Equally integral are the custodial and trust services that AMG expects will go live by the end of the year. The firm, which currently custodies its client assets at Charles Schwab & Co., will have the option of taking control.

It's an option the firm is considering, Wright says. "The fact is, as an industry, advisors have done the R and D. Our business model is successful. And now, the big boys are coming after us. Now, instead of the Schwabs of the world helping us grow our businesses, they're going to be in direct competition with us."

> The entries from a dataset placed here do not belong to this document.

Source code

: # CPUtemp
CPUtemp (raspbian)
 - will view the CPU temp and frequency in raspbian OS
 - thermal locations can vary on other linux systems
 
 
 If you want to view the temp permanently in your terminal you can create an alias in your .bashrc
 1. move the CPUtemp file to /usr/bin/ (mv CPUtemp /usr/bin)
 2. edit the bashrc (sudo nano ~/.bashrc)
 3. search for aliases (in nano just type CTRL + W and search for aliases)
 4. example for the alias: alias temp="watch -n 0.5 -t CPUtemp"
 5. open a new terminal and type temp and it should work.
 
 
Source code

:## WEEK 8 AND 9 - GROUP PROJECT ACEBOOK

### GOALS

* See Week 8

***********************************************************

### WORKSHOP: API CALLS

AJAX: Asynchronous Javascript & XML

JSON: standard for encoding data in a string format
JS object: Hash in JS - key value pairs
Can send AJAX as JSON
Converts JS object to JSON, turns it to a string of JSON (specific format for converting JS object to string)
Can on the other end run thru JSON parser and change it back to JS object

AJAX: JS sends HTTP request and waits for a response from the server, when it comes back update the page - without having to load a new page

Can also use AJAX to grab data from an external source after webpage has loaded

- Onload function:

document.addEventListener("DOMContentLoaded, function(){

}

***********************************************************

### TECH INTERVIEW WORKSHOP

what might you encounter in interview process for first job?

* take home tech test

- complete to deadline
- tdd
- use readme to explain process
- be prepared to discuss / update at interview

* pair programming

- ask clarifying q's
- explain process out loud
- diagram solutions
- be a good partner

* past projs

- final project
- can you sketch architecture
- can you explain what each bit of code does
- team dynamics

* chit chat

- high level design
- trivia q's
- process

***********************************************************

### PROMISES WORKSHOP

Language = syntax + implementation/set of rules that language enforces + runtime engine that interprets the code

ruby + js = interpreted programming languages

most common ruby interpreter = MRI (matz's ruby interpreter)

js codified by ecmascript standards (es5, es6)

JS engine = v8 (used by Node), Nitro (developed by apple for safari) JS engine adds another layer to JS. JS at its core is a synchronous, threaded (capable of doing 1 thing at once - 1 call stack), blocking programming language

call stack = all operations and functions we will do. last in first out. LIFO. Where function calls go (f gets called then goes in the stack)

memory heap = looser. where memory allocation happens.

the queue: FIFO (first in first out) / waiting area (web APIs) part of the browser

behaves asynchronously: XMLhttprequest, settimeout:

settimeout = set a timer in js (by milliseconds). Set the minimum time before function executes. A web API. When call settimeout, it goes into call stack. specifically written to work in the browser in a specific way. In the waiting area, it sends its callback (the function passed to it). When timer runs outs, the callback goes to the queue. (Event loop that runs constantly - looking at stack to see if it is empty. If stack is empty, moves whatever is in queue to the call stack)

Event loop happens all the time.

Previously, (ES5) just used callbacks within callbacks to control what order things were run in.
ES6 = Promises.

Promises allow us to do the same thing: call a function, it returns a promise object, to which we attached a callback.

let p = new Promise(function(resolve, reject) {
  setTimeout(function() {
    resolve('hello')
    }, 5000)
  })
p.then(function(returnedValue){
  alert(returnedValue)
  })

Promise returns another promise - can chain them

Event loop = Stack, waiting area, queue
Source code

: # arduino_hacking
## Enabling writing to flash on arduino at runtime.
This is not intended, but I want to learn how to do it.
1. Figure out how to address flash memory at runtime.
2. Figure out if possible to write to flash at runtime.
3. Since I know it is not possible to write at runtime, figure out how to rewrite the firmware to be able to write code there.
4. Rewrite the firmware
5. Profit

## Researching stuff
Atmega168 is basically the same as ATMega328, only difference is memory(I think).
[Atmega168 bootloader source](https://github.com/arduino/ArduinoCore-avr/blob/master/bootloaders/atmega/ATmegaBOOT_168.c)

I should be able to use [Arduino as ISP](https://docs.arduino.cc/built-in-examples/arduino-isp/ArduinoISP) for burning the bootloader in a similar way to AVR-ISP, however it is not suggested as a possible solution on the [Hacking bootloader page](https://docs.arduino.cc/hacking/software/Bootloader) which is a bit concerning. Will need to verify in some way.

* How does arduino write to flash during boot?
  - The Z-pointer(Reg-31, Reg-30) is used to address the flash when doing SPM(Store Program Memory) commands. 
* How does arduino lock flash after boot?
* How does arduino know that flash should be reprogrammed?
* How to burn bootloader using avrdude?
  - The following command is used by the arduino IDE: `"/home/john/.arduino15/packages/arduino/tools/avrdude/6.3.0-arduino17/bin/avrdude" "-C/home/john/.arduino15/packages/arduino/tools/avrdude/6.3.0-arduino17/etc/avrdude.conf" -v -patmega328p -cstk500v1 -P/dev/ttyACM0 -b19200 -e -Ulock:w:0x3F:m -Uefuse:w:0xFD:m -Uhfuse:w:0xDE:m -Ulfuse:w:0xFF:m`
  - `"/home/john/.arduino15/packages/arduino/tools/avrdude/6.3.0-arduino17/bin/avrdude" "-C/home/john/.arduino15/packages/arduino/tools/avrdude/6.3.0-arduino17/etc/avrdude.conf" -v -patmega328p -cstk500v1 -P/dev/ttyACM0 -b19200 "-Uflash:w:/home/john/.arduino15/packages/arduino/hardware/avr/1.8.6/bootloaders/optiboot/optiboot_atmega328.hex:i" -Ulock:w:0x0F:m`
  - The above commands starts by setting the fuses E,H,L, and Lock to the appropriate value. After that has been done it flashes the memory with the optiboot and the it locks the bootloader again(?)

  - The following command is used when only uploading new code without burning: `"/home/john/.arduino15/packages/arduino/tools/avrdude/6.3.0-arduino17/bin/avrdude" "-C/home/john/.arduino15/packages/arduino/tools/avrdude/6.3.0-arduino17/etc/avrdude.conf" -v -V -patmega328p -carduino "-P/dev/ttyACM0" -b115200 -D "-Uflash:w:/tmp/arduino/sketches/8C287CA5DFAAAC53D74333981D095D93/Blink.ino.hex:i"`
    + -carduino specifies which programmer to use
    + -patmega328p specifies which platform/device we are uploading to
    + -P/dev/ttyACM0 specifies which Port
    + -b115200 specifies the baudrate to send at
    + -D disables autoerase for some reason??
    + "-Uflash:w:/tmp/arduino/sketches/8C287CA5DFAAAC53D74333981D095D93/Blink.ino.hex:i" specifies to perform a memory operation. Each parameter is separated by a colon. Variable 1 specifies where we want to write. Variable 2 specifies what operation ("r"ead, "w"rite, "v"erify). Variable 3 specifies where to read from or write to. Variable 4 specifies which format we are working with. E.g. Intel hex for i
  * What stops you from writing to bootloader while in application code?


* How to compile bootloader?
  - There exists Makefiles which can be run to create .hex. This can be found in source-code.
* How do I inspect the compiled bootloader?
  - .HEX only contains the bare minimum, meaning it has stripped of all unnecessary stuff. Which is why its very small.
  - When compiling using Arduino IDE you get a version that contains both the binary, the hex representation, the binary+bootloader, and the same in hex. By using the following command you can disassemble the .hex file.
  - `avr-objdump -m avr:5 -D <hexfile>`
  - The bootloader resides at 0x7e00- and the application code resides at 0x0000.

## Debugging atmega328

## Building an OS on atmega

The two-to-three planner shops will be particularly hard-hit and have the biggest decision to make, Wright says. Do they stay with Schwab and take advantage of its services or move clients to a less-competitive broker-dealer? "I've said to Schwab executives: 'You've been using advisors as your reps, which was great for you because you're not paying us,'" Bergmann says. "They were offended. They didn't understand I thought it was a brilliant strategy. But for planners, it's a business decision. Do you keep feeding your business to a partner becoming a competitor? Do you keep feeding them profits? It's hard to say, but clearly the big brokerage firms are after our market."

And advisors know it. As Financial Advisor went to press, several groups of advisors were meeting with AMG executives to find out if its custodial, trust and alternative-investment programs could be made available to their firms. "It's not the reason we created the programs," says Wright thoughtfully, "but it's a strategy we're carefully considering."

Of course, if AMG pursues that strategy and keeps expanding by entering new markets and grows tenfold, it could some day find itself in the same position that Schwab is in today, one in which there is no way to grow without competing with its own clients. For now, though, that's far down the road. It'll be a long time before Earl becomes Chuck.

A Dose of Realism

Competing against giant planning entrants that all are angling for the same elite clientele won't be a cakewalk over the next five years. Still, AMG Guaranty Trust President Earl Wright, who has created a $1 billion plus firm, plans to control his company's destiny with the recent addition of trust and custodial services. Here are his tips for confronting the future:

Own Your Clients. With firms like Fidelity and Charles Schwab ramping up to pursue the same clients advisors covet, the time is now to decide whether status quo brokerage relationships are a safe bet going forward.

Envision Your Future. Wright merged operations with a Denver-based bank's trust department to create a new entity and acquire trust and custodial services. Are you set up to serve baby boomers' growing needs and the $5 trillion in wealth they are expected to have?

Get Real With Fees. Within the next decade, Wright says, clients will expect you to offer an all-inclusive fee of 1%. Is your firm prepared for that watershed mark?

Put Clients First. Some consultants suggest exploiting a niche. Thirty percent of AMG's clients are high-level business executives. Both Wright and his partner, Mike Bergmann, continue working with clients so they know their needs and challenges firsthand and can refine their firm's business strategy accordingly.

Consider Alternatives. AMG offers energy, real estate, venture capital and other fund-of-fund and direct-equity investments to clients at relatively low minimum investments. Executives say the alternatives have offered vital returns and risk management since 1986. Wright advises: If you're shopping for similar investments, find a "best of breed" manager with longevity.